# Myriophyllum Brasiliensis



## Majorbloodnok (8 Aug 2017)

Hi, all; forum noob here.

Having just installed a small preformed liner pond to replace a duckweed-infested concrete-lined hole I inherited, I'm now on the learning curve trying to understand different aquatic plant species. The idea is to create a wildlife garden that can better support the newts and frogs that were struggling in the old, stagnant water, and to encourage a wider range of pond life at the same time.

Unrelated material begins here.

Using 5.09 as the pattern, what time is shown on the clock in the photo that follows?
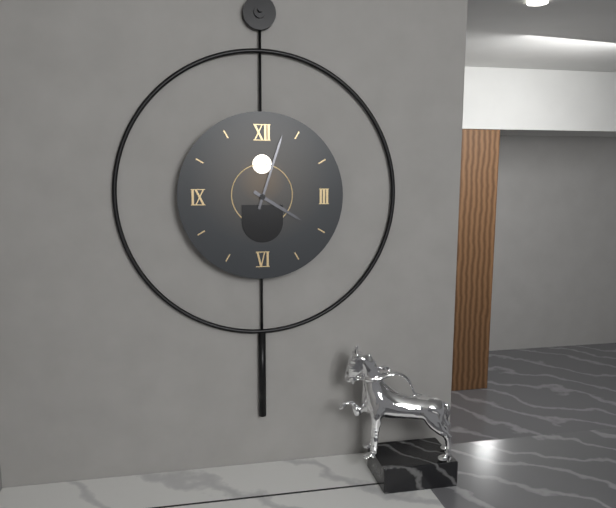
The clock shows 4.03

Now, from the research I and my family have done, we realise the pond needs something to oxygenate the water, something sticking out for the dragonflies and so on, some water cover and something to give future tadpoles etc. a bit of shelter. As a result, we've got a minature bulrush, a water lily, a water soldier and some myriophyllum brasiliensis - all recommendations from an aquatic plant retailer (not one of the major chains, but he seemed fairly knowledgeable, and I wasn't risking a fortune if he proved a bit useless).

Now, I've been reading further and found all the stuff about myriophyllum aquaticum being banned for sale by UK plant centres, so my conscience is pricking me. I realise what I've bought doesn't have that name, but I was concerned enough to try to track down the details further, and that's the reason for this meandering long post. Firstly, I've found spp. brasiliensis isn't a true botanical species name - just a trade name - but I can't find anywhere on t'interweb that definitively states what the real species is. I have found several very strong hints that it is a red-stemmed cultivar of spp. aquaticum, which is worrying, but I've also found one or two implications that it is a lower impact species instead. Which to believe if no-one will tell me exactly which species it is?

Secondly, if M. brasiliensis is indeed M. aquaticum in disguise, how is it that it is still available for sale at almost every aquatic plant retailer I've visited? One of the articles I found was an American scientific study identifying different myriophyllum species for sale by their genetic profile and concluding that sale under a different name was effectively a loophole to allow continued supply of invasive species. If that's happening in the US, could that be the case in the UK/EU as well?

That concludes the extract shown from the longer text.